Someone's got to do the dull grunt work of government, and I have made my list and checked it more than twice. I'm going to be interested in turnout numbers; it's not a great predictive metric for the general election this Fall, but it's what we've got. If turnout for the primary is usually high (or low), that'll be a hint what to expect.
Update
1 year ago

4 comments:
I have a friend who's one of the leading caterers in my hometown, so she's the person I ask about the character of the different candidates.
How a person treats the help is a better test of actual character than any ad or statement.
I'm fortunate to live literally across the street from my polling place. I do need to spend a little more time actually looking at who will be on my ballot, although as long as the Dems don't put up candidates that appear to be Mephistopheles (unlikely, since the other guys already have the Devil Incarnate in charge), I'll be voting that way. There are planks in the platforms of both parties I don't agree with, but one party supports Trump, so I will go elsewhere.
I'm mostly done with my biggest election chore...setting up races in our election display software and making sure the AP Election Wire will fill in the data. It's a highly automated task compared to days of old, but still fiddly and detail-oriented, which is why I've been stuck with it for most of my 32 years in TV and 10 years in radio before that.

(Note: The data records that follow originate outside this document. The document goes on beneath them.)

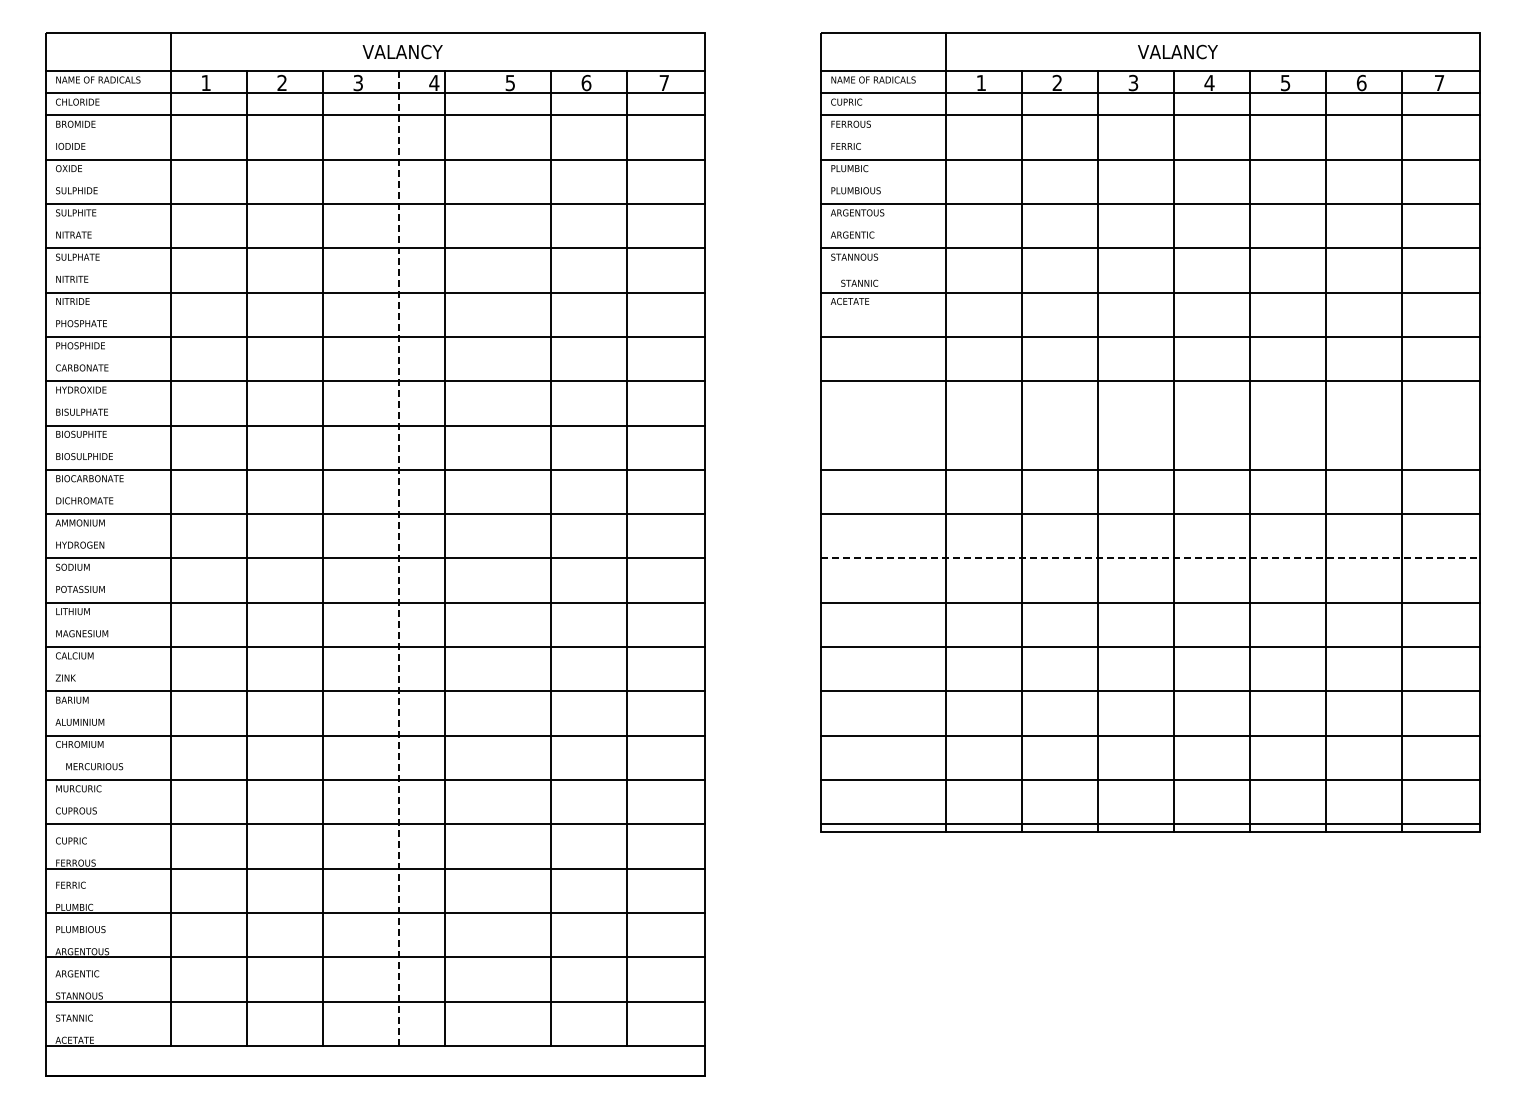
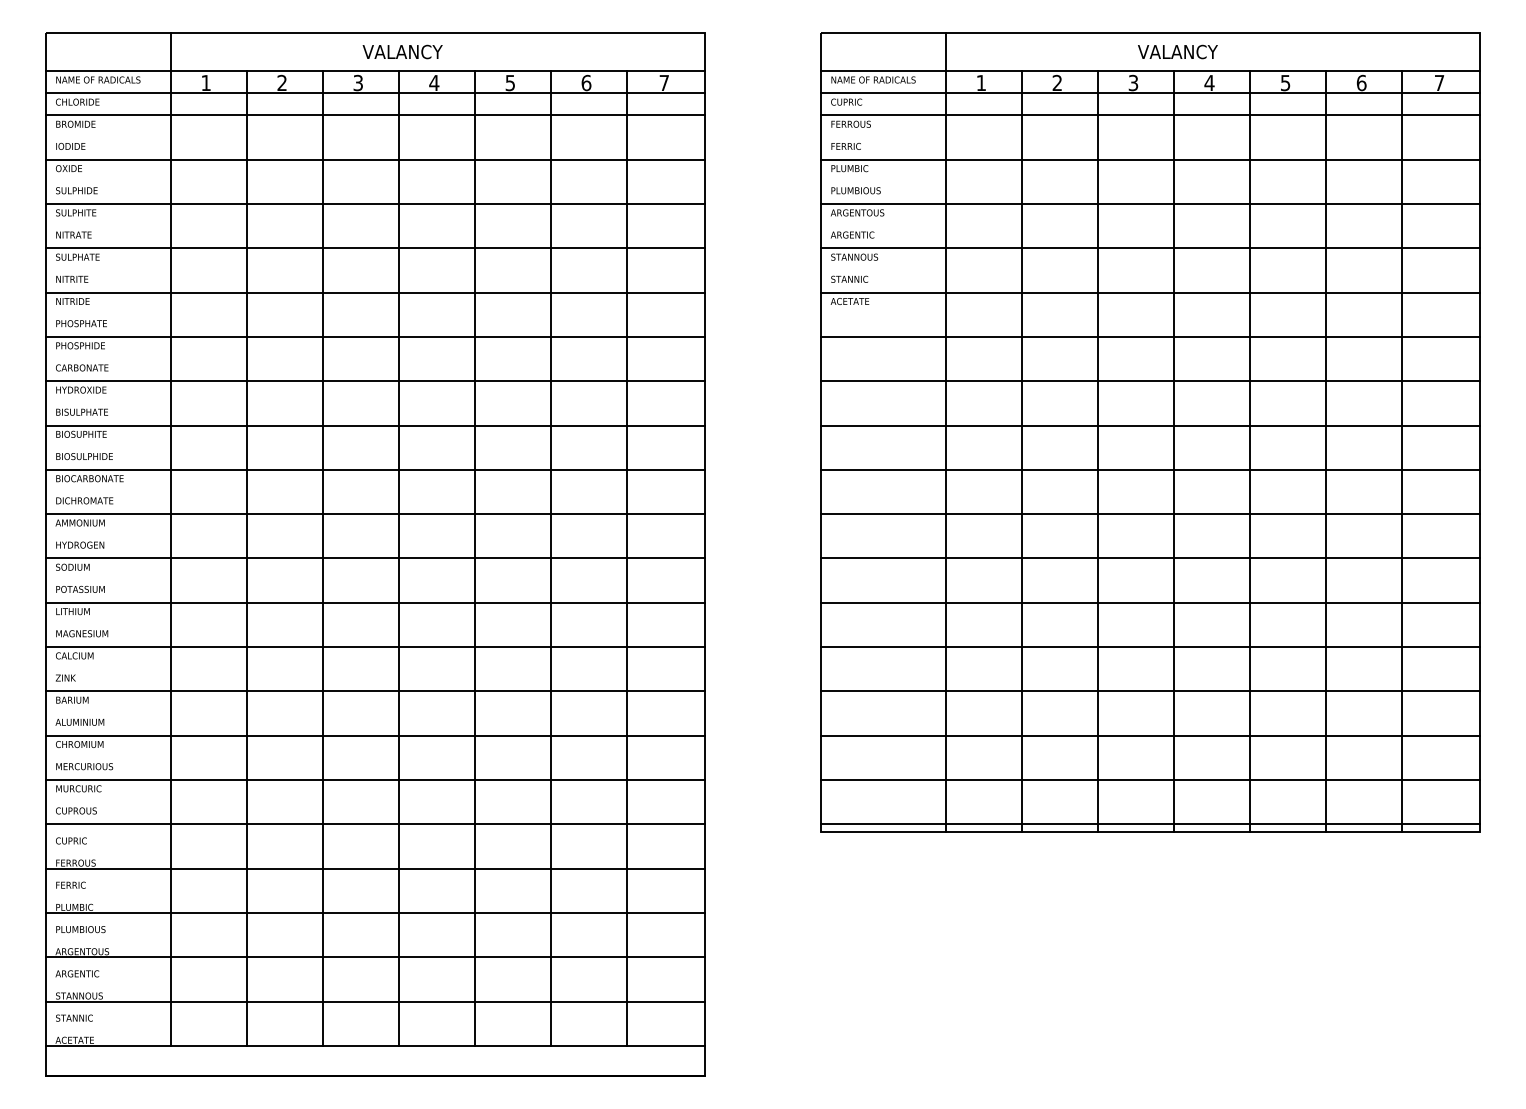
text at (859, 282) position: (859, 282) -> (849, 278)
line at (1150, 425): none -> present
line at (445, 558) position: (445, 558) -> (475, 558)
line at (1150, 558): dashed -> solid
line at (398, 559): dashed -> solid
text at (94, 766) position: (94, 766) -> (84, 766)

That is indeed a very good test.
I used to live across the street from the man who was the elected Constable of the County Courts. He was not affiliated with a party I usually voted for, but I knew him to be a decent, quiet, friendly, apparently hardworking guy, who kept his yard mowed and neat, and was kind to animals. I voted for him every year he ran.
We have a pretty standardized corporate solution to track and display voting as results are released, but it's still fiddly, and the online Technology meeting yesterday included the usual reminder that when testing the system, we must be certain the test does not go out on air or online.